What to Know
- CME Chief Executive Terrence Duffy said the company plans to sue the U.S. Commodity Futures Trading Commission after it approved perpetual futures products.
- Duffy argued the approval may conflict with the Dodd-Frank Act’s definition of a swap versus a futures contract.
- He said products that involve two parties exchanging payments may be classified as swaps, not futures.
- Duffy said CME wants clearer rules before deciding whether to list its own perpetual futures contracts.
- The executive, who is set to step down next year, said the regulatory framework is not clear enough at present.
CME Pushes Back on CFTC Decision
Terrence Duffy said CME will move to sue the CFTC after the regulator approved perpetual futures products earlier this month, escalating a growing dispute over how these instruments should be classified and supervised.
Speaking to CNBC, Duffy said the approval should not stand under the Dodd-Frank Act because the products appear to resemble swaps more than futures contracts. His comments signal a direct challenge to the regulator’s interpretation of the market structure.

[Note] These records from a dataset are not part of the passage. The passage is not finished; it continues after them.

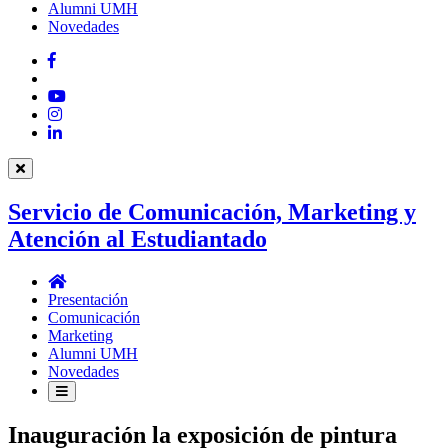
Alumni UMH
Novedades
Facebook
Twitter
YouTube
Instagram
LinkedIn
Servicio de Comunicación, Marketing y
Atención al Estudiantado
Servicio
de
Presentación
Comunicación,
Comunicación
Marketing
Marketing
y
Alumni UMH
Atención
Novedades
al
Estudiantado
Inauguración la exposición de pintura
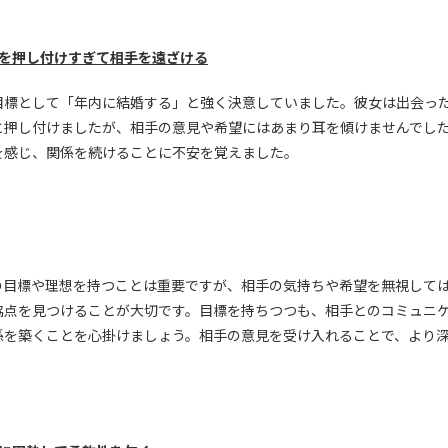
見を押し付けすぎて相手を遠ざける
目標として「年内に結婚する」と強く決意していました。彼女は出会っ
と押し付けましたが、相手の意見や希望にはあまり耳を傾けませんでし
を感じ、関係を続けることに不安を覚えました。
の目標や理想を持つことは重要ですが、相手の気持ちや希望を無視して
協点を見つけることが大切です。目標を持ちつつも、相手とのコミュニ
係を築くことを心掛けましょう。相手の意見を受け入れることで、より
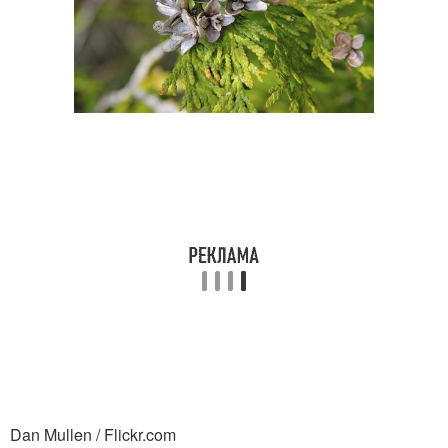
Dan Mullen / Flickr.com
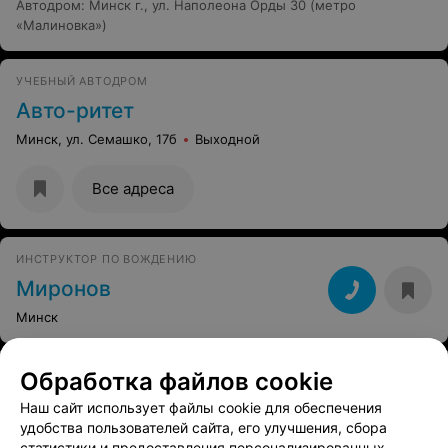
Автодром
:
Минск г., ул. Наполеона Орды 30 (метро
«Малиновка»)
УЧЕБНЫЙ АВТОДРОМ
Авто-ритет
Минск, ул. Семашко, 17б
Выходной
Все адреса
ИНСТРУКТОР ПО ВОЖДЕНИЮ
Миронов
Минск
Обработка файлов cookie
Смотрите также
Наш сайт использует файлы cookie для обеспечения
удобства пользователей сайта, его улучшения, сбора
статистики и предоставления персонализированных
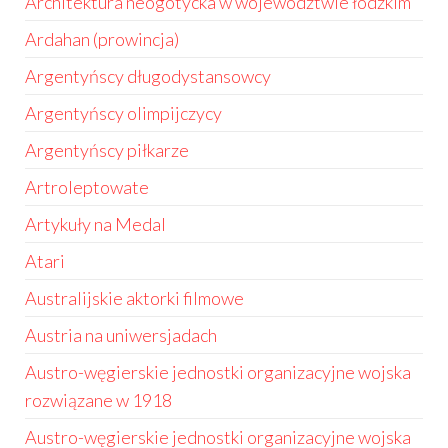
Architektura neogotycka w województwie łódzkim
Ardahan (prowincja)
Argentyńscy długodystansowcy
Argentyńscy olimpijczycy
Argentyńscy piłkarze
Artroleptowate
Artykuły na Medal
Atari
Australijskie aktorki filmowe
Austria na uniwersjadach
Austro-węgierskie jednostki organizacyjne wojska
rozwiązane w 1918
Austro-węgierskie jednostki organizacyjne wojska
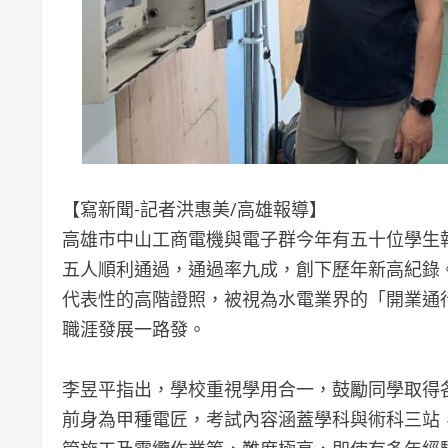
【寫新聞-記者洪惠美/高雄報導】
高雄市中山工商電機與電子群今年有五十位學生
五人順利通過，通過率九成，創下歷年新高紀錄
代表性的高階證照，被視為水電業界的「開業通
職涯發展一路發。
李昱平指出，學校重視學用合一，鼓勵同學取得
前身為甲種電匠，考試內容涵蓋學科與術科三站，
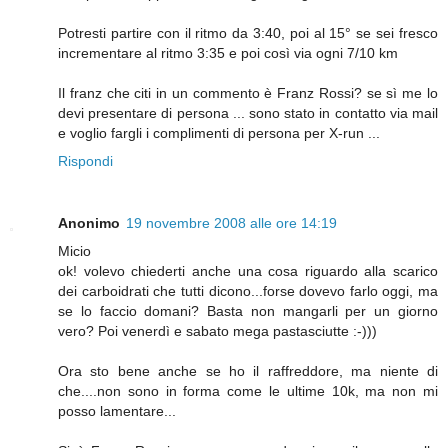
Potresti partire con il ritmo da 3:40, poi al 15° se sei fresco
incrementare al ritmo 3:35 e poi così via ogni 7/10 km
Il franz che citi in un commento è Franz Rossi? se sì me lo
devi presentare di persona ... sono stato in contatto via mail
e voglio fargli i complimenti di persona per X-run ...
Rispondi
Anonimo
19 novembre 2008 alle ore 14:19
Micio
ok! volevo chiederti anche una cosa riguardo alla scarico
dei carboidrati che tutti dicono...forse dovevo farlo oggi, ma
se lo faccio domani? Basta non mangarli per un giorno
vero? Poi venerdì e sabato mega pastasciutte :-)))
Ora sto bene anche se ho il raffreddore, ma niente di
che....non sono in forma come le ultime 10k, ma non mi
posso lamentare...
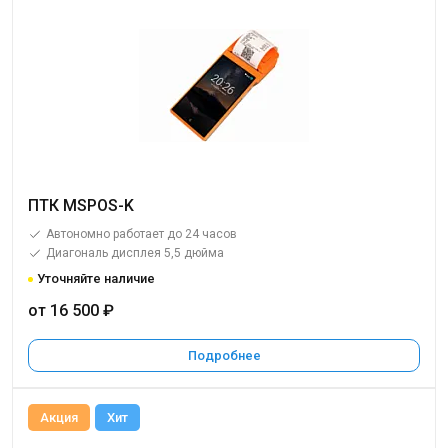
ПТК MSPOS-K
Автономно работает до 24 часов
Диагональ дисплея 5,5 дюйма
Уточняйте наличие
от 16 500 ₽
Подробнее
Акция
Хит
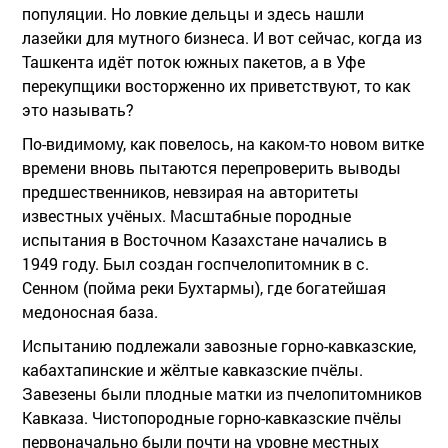
популяции. Но ловкие дельцы и здесь нашли
лазейки для мутного бизнеса. И вот сейчас, когда из
Ташкента идёт поток южных пакетов, а в Уфе
перекупщики восторженно их приветствуют, то как
это называть?
По-видимому, как повелось, на каком-то новом витке
времени вновь пытаются перепроверить выводы
предшественников, невзирая на авторитеты
известных учёных. Масштабные породные
испытания в Восточном Казахстане начались в
1949 году. Был создан госпчелопитомник в с.
Сенном (пойма реки Бухтармы), где богатейшая
медоносная база.
Испытанию подлежали завозные горно-кавказские,
кабахтапинские и жёлтые кавказские пчёлы.
Завезены были плодные матки из пчелопитомников
Кавказа. Чистопородные горно-кавказские пчёлы
первоначально были почти на уровне местных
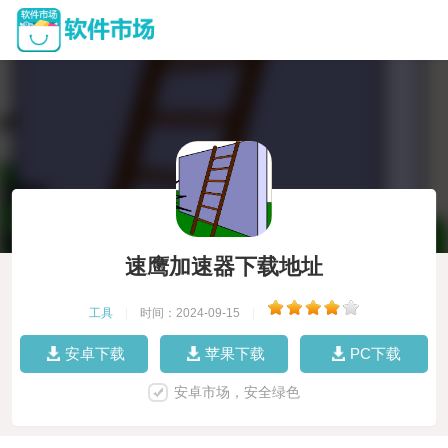
速鹰加速器下载地址
工具
|
时间：2024-09-15
|
安卓下载
苹果下载
PC下载
安卓市场，安全绿色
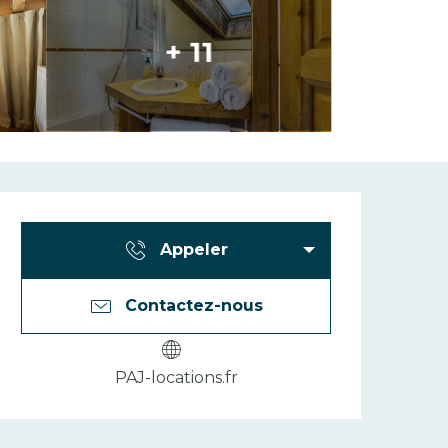
+ 11
Ouverture et 
Appeler
Contactez-nous
PAJ-locations.fr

Dispute Centers on Swap Versus Futures Rules
Duffy said the law clearly separates swaps from futures and argued that instruments involving reciprocal payments between two parties are generally treated as swaps. If perpetual futures fit that description, he suggested, they would need to meet different market requirements than traditional futures products.
He added that CME would need to understand the “rules of the road” before considering whether to list perpetual futures itself. For now, he said those rules remain unclear, leaving firms uncertain about how the products should be offered and regulated.
What It Means for the Market
The dispute highlights the regulatory uncertainty surrounding perpetual futures as exchanges and market participants weigh whether these products belong in the futures arena or under swap oversight. CME’s legal challenge could help define how U.S. regulators treat the contracts going forward.
With Duffy nearing the end of his tenure, the company’s position also underscores how high the stakes are for exchange operators seeking clarity before launching new derivatives products. The outcome could influence broader trading access and compliance obligations across the market.
Frequently Asked Questions (FAQs)
What is CME objecting to?
CME is objecting to the CFTC’s approval of perpetual futures products, arguing the instruments may not qualify as futures under the law.
Why does Duffy say the products may be swaps?
He said contracts that involve two parties exchanging payments can fall under the definition of a swap, which carries different regulatory requirements.
Will CME list perpetual futures?
Duffy said CME would first need clearer rules before deciding whether to offer its own perpetual futures contracts.
Why does this matter for traders?
The classification determines which rules apply, including market access, compliance obligations, and how the products can be offered in the U.S.